**What you have to do**. In the entries that follow, find the word "above" and report each line it is on.

Stored data entries:
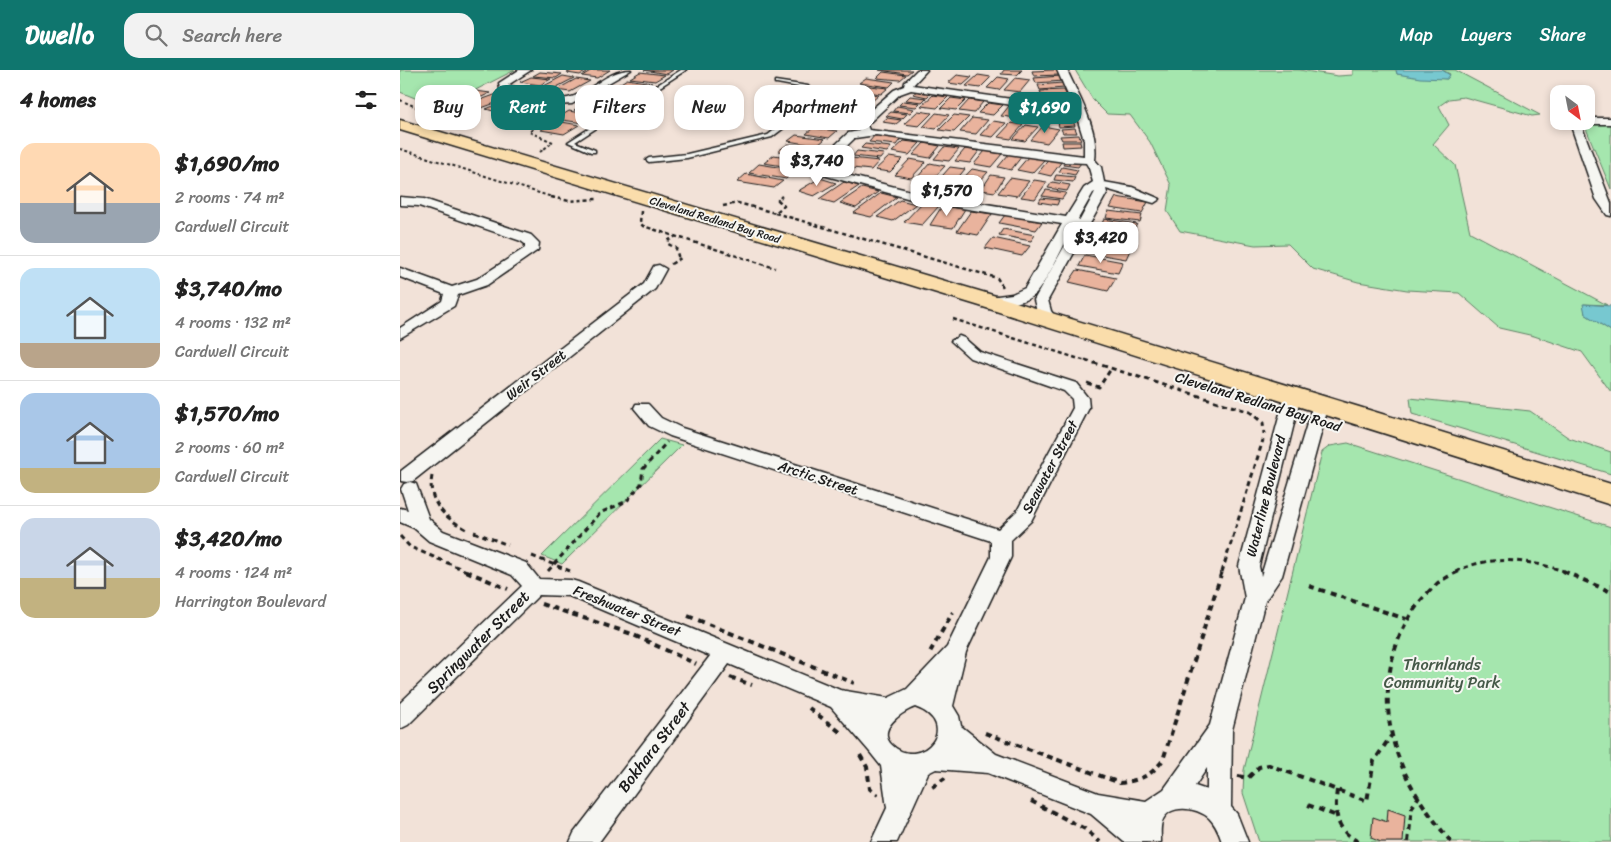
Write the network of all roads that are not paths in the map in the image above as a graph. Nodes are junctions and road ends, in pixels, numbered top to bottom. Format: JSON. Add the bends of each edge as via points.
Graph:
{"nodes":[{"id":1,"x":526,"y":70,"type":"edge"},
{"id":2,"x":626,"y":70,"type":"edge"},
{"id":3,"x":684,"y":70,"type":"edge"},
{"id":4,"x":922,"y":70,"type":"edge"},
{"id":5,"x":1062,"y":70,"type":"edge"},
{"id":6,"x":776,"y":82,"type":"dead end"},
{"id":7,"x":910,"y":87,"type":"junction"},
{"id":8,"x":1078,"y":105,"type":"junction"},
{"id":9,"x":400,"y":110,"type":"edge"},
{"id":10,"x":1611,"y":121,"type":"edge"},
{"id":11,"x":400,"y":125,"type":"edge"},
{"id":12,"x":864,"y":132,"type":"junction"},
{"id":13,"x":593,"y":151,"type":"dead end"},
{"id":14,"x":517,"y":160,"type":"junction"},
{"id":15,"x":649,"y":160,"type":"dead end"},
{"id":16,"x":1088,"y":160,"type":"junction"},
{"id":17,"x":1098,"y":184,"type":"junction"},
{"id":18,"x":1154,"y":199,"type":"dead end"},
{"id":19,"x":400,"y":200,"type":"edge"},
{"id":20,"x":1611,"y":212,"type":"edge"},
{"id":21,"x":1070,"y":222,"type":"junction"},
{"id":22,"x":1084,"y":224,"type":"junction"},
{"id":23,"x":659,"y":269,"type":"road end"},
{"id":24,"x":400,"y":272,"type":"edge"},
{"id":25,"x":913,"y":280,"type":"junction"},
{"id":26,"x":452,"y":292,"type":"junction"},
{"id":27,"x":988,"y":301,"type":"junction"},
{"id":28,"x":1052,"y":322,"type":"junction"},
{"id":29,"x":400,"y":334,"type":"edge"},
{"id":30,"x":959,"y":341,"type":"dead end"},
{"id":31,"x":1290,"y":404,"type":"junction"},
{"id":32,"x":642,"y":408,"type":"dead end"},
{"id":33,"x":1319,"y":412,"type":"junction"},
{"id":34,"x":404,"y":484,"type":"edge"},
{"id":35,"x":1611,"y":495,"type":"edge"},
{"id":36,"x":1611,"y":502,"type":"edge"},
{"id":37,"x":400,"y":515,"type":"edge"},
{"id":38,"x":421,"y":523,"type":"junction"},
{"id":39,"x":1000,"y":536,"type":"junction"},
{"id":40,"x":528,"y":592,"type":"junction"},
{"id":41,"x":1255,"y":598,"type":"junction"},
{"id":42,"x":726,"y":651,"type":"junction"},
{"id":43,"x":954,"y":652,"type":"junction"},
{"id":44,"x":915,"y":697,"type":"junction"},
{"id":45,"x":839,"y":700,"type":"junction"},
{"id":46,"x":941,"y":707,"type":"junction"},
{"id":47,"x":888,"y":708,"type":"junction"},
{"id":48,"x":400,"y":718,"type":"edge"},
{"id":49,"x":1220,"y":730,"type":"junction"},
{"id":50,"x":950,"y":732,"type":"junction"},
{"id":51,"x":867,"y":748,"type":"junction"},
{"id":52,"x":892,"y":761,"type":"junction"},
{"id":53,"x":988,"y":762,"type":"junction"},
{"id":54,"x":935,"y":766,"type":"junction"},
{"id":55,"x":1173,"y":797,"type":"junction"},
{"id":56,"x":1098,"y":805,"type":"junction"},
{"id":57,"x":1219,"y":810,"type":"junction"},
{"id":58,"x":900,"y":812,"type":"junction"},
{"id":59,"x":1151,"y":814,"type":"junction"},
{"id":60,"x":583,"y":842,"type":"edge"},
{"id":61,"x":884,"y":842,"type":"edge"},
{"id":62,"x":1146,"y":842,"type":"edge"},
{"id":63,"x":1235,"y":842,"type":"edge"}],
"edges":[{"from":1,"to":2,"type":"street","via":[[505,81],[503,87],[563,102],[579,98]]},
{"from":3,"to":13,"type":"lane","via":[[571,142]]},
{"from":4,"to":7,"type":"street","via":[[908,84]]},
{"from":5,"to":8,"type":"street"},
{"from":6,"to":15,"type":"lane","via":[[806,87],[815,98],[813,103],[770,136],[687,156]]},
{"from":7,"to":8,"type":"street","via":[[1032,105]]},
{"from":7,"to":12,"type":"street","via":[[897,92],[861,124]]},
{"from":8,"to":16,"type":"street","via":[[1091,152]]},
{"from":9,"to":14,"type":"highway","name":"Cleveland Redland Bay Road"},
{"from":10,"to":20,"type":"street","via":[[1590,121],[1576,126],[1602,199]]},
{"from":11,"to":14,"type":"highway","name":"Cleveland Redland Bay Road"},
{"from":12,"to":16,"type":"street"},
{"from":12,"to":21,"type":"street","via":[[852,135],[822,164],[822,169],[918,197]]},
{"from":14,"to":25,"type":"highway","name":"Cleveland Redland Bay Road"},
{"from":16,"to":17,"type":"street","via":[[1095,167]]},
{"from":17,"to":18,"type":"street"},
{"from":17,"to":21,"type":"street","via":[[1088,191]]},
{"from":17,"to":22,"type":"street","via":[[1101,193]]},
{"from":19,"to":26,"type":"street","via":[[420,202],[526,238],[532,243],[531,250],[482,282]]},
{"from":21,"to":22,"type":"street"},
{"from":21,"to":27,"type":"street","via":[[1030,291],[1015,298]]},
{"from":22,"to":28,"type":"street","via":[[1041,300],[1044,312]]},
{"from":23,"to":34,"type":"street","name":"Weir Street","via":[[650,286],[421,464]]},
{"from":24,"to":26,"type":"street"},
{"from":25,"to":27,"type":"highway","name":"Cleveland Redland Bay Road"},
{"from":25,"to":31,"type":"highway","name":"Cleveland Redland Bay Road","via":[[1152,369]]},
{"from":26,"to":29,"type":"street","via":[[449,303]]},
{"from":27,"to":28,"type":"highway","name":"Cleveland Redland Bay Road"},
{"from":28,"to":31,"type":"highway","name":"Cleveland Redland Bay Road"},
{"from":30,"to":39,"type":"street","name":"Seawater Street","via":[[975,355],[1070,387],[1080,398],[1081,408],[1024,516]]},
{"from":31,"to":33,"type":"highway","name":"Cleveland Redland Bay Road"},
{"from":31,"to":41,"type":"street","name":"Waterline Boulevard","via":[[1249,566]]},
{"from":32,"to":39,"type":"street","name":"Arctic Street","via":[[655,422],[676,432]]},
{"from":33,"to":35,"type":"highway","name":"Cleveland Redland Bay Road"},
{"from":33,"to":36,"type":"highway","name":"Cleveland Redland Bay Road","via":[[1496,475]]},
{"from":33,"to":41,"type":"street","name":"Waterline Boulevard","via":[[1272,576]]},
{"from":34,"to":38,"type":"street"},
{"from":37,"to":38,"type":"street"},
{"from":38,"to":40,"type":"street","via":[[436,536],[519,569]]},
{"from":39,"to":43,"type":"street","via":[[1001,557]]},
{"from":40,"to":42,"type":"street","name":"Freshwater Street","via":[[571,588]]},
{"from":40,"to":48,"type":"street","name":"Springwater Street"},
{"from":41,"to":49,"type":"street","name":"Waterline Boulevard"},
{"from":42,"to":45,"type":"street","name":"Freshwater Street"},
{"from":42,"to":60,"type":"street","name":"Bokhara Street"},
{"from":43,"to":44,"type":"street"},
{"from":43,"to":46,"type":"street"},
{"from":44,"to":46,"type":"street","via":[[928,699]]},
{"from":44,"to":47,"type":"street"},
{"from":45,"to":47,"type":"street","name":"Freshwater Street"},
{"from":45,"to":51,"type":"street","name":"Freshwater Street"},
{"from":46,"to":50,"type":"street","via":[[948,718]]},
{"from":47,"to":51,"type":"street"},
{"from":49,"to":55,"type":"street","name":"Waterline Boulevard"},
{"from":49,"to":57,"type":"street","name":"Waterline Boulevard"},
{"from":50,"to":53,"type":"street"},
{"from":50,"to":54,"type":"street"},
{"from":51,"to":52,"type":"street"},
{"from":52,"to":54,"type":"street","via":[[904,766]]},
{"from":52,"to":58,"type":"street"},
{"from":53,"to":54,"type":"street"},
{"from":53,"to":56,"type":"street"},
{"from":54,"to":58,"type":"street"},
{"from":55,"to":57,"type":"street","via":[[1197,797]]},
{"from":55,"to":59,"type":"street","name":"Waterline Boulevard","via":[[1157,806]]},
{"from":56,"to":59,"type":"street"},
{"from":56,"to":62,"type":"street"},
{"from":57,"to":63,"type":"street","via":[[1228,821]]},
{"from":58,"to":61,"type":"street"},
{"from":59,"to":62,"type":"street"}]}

...

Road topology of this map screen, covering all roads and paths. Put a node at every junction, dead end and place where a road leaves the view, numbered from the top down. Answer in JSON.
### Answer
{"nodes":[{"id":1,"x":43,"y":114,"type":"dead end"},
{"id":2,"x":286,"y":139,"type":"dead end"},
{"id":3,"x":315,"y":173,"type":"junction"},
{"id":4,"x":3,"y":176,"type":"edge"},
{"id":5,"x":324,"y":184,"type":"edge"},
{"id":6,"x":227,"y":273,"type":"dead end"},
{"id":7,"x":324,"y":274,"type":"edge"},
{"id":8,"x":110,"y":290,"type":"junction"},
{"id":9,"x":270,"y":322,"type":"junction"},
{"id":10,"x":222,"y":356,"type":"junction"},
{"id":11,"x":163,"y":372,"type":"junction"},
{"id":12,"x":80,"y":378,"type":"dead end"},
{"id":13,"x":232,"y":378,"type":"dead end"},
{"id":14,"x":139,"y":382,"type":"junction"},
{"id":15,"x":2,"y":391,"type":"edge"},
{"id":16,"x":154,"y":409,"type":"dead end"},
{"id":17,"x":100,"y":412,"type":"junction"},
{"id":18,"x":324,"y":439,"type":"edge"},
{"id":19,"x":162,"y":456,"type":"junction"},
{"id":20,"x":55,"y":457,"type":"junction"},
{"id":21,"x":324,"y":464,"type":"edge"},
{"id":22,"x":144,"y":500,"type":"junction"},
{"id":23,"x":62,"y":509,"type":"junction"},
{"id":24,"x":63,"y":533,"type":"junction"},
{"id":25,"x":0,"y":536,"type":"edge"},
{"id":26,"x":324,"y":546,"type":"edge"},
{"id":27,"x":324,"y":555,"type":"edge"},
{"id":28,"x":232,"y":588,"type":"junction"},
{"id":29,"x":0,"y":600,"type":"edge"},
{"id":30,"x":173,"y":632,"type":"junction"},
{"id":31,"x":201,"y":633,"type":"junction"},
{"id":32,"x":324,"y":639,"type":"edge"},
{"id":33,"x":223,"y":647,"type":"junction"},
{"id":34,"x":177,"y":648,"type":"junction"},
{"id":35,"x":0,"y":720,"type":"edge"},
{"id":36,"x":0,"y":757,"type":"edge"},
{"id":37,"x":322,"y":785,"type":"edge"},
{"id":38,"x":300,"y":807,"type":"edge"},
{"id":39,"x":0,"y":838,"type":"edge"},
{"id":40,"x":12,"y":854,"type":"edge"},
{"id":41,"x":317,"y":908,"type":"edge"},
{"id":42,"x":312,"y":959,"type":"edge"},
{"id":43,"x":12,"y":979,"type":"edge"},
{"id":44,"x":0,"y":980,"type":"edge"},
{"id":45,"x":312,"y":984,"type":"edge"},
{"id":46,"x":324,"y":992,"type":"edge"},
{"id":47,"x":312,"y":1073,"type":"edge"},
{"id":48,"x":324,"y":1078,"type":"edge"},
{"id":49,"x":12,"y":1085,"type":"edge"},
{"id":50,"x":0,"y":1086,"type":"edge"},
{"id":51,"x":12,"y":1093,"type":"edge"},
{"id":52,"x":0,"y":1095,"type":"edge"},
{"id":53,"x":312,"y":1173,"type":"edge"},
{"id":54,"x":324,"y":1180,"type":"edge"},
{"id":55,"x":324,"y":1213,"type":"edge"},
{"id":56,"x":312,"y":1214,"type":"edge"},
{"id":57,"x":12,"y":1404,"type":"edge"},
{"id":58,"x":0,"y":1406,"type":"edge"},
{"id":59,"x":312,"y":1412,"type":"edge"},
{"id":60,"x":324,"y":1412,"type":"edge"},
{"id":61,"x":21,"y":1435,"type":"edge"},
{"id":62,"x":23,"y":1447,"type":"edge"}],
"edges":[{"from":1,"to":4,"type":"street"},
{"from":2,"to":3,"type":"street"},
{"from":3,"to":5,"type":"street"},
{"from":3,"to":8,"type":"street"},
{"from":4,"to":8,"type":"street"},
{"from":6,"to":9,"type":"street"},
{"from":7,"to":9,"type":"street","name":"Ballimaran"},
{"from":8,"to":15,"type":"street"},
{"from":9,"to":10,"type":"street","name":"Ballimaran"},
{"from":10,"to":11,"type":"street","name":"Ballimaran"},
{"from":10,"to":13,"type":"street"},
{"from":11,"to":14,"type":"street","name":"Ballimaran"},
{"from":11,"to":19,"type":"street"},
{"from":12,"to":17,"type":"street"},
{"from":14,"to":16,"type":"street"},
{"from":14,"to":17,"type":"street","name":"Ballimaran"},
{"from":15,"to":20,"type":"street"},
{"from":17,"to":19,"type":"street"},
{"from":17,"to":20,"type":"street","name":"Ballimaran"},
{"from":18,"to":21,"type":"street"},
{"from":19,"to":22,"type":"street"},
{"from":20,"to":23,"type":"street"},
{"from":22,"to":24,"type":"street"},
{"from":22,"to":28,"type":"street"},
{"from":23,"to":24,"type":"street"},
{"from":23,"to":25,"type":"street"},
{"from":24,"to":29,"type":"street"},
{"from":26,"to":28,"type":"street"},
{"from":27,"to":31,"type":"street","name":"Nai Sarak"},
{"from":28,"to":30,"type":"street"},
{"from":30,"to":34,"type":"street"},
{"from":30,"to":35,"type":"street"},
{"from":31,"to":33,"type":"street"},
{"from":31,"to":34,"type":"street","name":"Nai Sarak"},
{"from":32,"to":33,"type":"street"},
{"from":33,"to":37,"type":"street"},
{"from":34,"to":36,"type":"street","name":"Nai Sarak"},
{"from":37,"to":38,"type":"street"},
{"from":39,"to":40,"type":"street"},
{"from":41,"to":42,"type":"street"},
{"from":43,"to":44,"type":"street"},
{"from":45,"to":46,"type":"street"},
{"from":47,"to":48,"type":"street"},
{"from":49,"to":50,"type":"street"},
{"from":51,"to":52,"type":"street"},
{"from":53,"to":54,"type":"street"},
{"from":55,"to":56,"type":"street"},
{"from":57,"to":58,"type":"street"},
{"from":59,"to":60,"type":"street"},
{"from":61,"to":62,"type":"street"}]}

--

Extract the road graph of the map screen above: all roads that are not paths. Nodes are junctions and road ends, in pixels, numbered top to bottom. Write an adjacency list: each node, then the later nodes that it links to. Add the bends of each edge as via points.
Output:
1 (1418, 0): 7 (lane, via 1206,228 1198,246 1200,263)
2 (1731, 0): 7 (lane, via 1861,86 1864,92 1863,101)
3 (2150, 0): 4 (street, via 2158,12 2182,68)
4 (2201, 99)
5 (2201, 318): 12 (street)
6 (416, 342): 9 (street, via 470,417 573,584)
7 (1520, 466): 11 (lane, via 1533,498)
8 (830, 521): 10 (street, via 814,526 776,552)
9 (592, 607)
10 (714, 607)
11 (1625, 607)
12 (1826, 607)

**Exercise answer**.
Write the network of all roads that are not paths in the map in the image above as a graph. Nodes are junctions and road ends, in pixels, numbered top to bottom. Format: JSON. Add the bends of each edge as via points.
Extract the road graph of the map screen above: all roads that are not paths. Nodes are junctions and road ends, in pixels, numbered top to bottom. Write an adjacency list: each node, then the later nodes that it links to. Add the bends of each edge as via points.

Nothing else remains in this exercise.